Question

The rate of a first order reaction is 0.04 $molL^{ -1 }s^{ -1 }$ at 10 seconds and 0.03 $molL^{ -1 }s^{ -1 }$ at 20 seconds after initiation of the reaction. The half-life period of the reaction is:
A. 24.1 s
B. 34.1 s
C. 44.1 s
D. 54.1 s

Answer 1

Hint: In the question, it is given that the reaction follows first-order kinetics, so, you need to first find the rate constant k for the reaction and then use this value to find the half-life period of the reaction.

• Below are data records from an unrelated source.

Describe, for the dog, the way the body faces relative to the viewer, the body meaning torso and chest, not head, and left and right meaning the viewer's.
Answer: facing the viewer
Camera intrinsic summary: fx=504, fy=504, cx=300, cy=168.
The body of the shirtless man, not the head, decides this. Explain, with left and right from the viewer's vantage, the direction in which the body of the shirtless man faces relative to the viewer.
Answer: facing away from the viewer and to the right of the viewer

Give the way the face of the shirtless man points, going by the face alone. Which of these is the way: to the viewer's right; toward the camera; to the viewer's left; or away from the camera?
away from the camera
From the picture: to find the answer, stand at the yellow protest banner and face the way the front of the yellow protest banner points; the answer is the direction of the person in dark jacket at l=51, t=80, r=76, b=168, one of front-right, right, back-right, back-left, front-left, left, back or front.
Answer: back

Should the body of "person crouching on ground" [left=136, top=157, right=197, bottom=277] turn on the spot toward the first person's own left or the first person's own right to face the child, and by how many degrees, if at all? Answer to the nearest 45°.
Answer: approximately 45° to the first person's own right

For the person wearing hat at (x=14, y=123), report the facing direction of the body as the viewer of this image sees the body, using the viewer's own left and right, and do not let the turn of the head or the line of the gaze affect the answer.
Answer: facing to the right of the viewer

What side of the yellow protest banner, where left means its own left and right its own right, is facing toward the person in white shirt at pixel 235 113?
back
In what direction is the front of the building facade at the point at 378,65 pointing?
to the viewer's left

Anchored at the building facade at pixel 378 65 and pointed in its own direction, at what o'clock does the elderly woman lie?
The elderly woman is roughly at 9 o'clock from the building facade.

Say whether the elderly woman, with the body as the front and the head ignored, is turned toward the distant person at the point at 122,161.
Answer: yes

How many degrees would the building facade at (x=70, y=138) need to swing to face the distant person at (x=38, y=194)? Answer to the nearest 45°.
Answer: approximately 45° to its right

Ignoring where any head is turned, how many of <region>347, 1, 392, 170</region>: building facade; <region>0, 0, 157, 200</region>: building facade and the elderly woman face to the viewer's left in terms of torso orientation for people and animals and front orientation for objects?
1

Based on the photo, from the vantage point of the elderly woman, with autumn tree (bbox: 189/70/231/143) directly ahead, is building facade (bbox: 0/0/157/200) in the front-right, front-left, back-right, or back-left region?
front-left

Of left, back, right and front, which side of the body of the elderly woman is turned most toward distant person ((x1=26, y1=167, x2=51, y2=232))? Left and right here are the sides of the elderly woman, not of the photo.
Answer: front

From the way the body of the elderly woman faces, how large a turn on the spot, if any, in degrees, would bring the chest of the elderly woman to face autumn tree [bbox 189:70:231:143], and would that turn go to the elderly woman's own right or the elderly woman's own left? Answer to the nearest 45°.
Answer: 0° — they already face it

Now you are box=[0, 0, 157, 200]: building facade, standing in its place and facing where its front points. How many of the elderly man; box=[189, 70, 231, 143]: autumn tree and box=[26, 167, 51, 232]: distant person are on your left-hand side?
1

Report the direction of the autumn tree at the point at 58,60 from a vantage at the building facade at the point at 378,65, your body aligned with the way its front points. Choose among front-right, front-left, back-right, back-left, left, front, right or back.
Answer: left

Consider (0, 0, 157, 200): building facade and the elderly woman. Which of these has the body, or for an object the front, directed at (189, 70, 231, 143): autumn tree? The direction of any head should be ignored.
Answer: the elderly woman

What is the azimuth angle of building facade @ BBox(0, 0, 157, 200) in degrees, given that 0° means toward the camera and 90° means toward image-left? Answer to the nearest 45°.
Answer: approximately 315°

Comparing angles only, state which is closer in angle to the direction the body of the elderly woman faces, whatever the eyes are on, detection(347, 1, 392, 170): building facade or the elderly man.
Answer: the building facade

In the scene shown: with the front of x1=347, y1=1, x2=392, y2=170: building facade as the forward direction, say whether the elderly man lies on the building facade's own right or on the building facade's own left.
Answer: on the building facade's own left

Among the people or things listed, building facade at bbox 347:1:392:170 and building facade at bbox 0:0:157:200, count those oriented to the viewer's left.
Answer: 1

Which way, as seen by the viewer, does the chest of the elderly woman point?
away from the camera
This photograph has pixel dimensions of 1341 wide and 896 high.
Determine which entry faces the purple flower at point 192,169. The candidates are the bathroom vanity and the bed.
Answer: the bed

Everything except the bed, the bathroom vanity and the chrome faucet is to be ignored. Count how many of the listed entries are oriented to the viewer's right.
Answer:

Complete step by step answer:

We know that for a first-order reaction -
$K\quad =\quad \dfrac { 2.303 }{ { t }_{ 2 }-{ t }_{ 1 } } .log\dfrac { { [A] }_{ 1 } }{ { [A] }_{ 2 } } $
Here,
${ t }_{ 2 }$ = final time; ${ [A] }_{ 2 }$ = final concentration
${ t }_{ 1 }$ = initial time; ${ [A] }_{ 1 }$ = initial concentration
So, we can now just insert values of given quantities to calculate rate constant -
$K\quad =\quad \dfrac { 2.303 }{ 20-10 } .log\dfrac { (0.04) }{ (0.03) } $
K = 0.2303 x 0.125
K = 0.02877 $s^{ -1 }$
Now we have the value of rate constant (K). We will put this value in the expression of half life period,
$t_{ 1/2 }\quad =\quad \dfrac { 0.693 }{ K }$
$t_{ 1/2 }\quad =\quad \dfrac { 0.693 }{ 0.02877 } $
$t_{ 1/2 }$ = 24.1 s

Therefore, we can conclude that the correct answer to this question is option A.

Note: We must know that the rate constant, K, is a proportionality constant that indicates the relationship between the molar concentration of reactants and the rate of a chemical reaction.